Sorry We Missed You lebt ganz wesentlich von seiner thematischen Aktualität – gründen sich doch viele der technischen Innovationen, die unser tägliches Leben von einem Tag auf den anderen ungleich bequemer gemacht haben, auf die gewiefte bis dreiste Umgehung rechtlicher Normen und Sicherheiten. Diese Dynamik will Loachs Film nicht etwa ausdeuten oder polemisch kritisieren, er will sie emotional besetzen. Sorry We Missed You ist ganz auf ein Maximum an dramatischer Wucht angelegt, er soll vor allem eine Erinnerung hinterlassen, die so tief sitzt, dass sie unweigerlich durchsickert, wenn man das nächste one-day-delivery-Paket entgegennimmt oder das nächste Mal per Uber für ein paar Euro durch die Stadt fährt. Zu diesem Zweck lässt der Film Richy und seine Familie schnell die ganze Unerbittlichkeit dieses neuen Arbeitsverhältnisses spüren. Zielstrebig zieht Loach die Eskalationsspirale immer weiter an – schließlich ist Richys unternehmerische Freiheit vor allem dadurch geprägt, dass ihm allerlei Risiken aufgebürdet werden, und schließlich wird die Unverhältnismäßigkeit dieser Risiken vor allem dann deutlich, wenn der Schadensfall tatsächlich eintritt.

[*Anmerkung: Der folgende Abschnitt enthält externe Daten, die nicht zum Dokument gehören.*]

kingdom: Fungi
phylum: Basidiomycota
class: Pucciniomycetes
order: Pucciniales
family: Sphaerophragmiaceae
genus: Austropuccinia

Die schmerzhafte emotionale Aufladung vollzieht Sorry We Missed You auch dadurch, dass er eine große Distanz zu seinen Figuren aufbaut. Keine persönliche oder emotionale Distanz – seine Figuren sind auf eine einnehmende Art offenherzig, schutzlos und ohne jede Arglist –, sondern eine moralische Distanz. Richy und seine Frau Abby (die oben genannte Pflegerin) arbeiten ganz buchstäblich von frühmorgens bis spät nachts, sie kümmern sich aufopferungsvoll um ihre beiden Kinder, sie beklagen sich nicht und sie weisen nie anderen die Schuld und Verantwortung für ihre eigene Situation zu – sie sind in einem ganz grundlegenden Sinn ohne Fehl und Tadel. Selbst ihre wenigen Momente persönlicher Schwäche sind so umfassend eingebettet in die Darstellung äußerer Zwänge und Belastungen, dass sie sich jedem Urteil entziehen. So leidet man mit diesen sympathischen Figuren und steht gleichzeitig erstarrt vor ihnen: Im Grunde kann man nichts anderes tun, als demütig den Kopf vor ihnen zu senken.

Gegen eine gesellschaftliche Gesamtrechnung

Es mag jetzt vielleicht klingen, als sei Loachs Film eine reine Erziehungsmaßnahme – und bis zu einem gewissen Grad ist er das auch. Aber das ist an sich kein Fehler, das kann und darf ein Film durchaus sein. Sorry We Missed You ist ganz dem Wert und dem Gewicht des individuellen Leids gewidmet, der festen, wenn auch vielleicht nicht endgültigen Einbettung jedes Einzelnen in eine bestimmten Lebenssituation und eine bestimmten Stellung innerhalb des wirtschaftlichen Systems. Er stemmt sich gegen eine leichtfertige gesamtgesellschaftliche Rechnung, in der der massive Nutzen für die Allgemeinheit und die beträchtlichen Lasten für vergleichsweise Wenige einfach gegengerechnet werden. Loachs Film ermahnt nicht zur Einhaltung einer bestimmten Moral, er ermahnt zum moralischen Denken ganz allgemein.

Der Film steht bis 21.10.2024 in der 3Sat-Mediathek.